__Data to process__.
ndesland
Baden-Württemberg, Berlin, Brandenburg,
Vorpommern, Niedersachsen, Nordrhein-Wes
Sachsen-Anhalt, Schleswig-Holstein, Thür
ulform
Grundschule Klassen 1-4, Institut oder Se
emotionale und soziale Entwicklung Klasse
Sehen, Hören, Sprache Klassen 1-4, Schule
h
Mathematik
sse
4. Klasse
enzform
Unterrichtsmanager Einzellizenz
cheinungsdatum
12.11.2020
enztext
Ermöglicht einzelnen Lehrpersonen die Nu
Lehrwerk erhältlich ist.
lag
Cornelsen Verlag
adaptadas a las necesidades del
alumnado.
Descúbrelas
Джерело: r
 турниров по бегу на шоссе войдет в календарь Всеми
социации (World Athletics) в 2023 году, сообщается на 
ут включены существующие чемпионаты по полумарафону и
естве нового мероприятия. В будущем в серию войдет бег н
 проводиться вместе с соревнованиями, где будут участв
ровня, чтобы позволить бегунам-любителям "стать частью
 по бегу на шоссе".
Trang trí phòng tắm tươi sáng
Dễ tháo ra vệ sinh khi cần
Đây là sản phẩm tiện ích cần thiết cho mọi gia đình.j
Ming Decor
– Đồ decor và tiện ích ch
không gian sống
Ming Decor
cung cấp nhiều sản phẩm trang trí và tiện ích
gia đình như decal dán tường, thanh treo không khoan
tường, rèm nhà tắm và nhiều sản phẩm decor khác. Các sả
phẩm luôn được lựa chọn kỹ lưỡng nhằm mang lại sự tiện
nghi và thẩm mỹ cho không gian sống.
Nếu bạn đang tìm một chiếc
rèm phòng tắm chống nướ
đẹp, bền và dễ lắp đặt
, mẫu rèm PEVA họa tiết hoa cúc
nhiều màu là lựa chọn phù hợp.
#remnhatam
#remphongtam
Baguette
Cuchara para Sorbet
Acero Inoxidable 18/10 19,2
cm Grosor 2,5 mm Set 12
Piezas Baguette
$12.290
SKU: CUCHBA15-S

__What is expected__. Write out every line of the records above, in the same order and without changing a single character.

__Task result__.
ndesland
Baden-Württemberg, Berlin, Brandenburg,
Vorpommern, Niedersachsen, Nordrhein-Wes
Sachsen-Anhalt, Schleswig-Holstein, Thür
ulform
Grundschule Klassen 1-4, Institut oder Se
emotionale und soziale Entwicklung Klasse
Sehen, Hören, Sprache Klassen 1-4, Schule
h
Mathematik
sse
4. Klasse
enzform
Unterrichtsmanager Einzellizenz
cheinungsdatum
12.11.2020
enztext
Ermöglicht einzelnen Lehrpersonen die Nu
Lehrwerk erhältlich ist.
lag
Cornelsen Verlag
adaptadas a las necesidades del
alumnado.
Descúbrelas
Джерело: r
 турниров по бегу на шоссе войдет в календарь Всеми
социации (World Athletics) в 2023 году, сообщается на 
ут включены существующие чемпионаты по полумарафону и
естве нового мероприятия. В будущем в серию войдет бег н
 проводиться вместе с соревнованиями, где будут участв
ровня, чтобы позволить бегунам-любителям "стать частью
 по бегу на шоссе".
Trang trí phòng tắm tươi sáng
Dễ tháo ra vệ sinh khi cần
Đây là sản phẩm tiện ích cần thiết cho mọi gia đình.j
Ming Decor
– Đồ decor và tiện ích ch
không gian sống
Ming Decor
cung cấp nhiều sản phẩm trang trí và tiện ích
gia đình như decal dán tường, thanh treo không khoan
tường, rèm nhà tắm và nhiều sản phẩm decor khác. Các sả
phẩm luôn được lựa chọn kỹ lưỡng nhằm mang lại sự tiện
nghi và thẩm mỹ cho không gian sống.
Nếu bạn đang tìm một chiếc
rèm phòng tắm chống nướ
đẹp, bền và dễ lắp đặt
, mẫu rèm PEVA họa tiết hoa cúc
nhiều màu là lựa chọn phù hợp.
#remnhatam
#remphongtam
Baguette
Cuchara para Sorbet
Acero Inoxidable 18/10 19,2
cm Grosor 2,5 mm Set 12
Piezas Baguette
$12.290
SKU: CUCHBA15-S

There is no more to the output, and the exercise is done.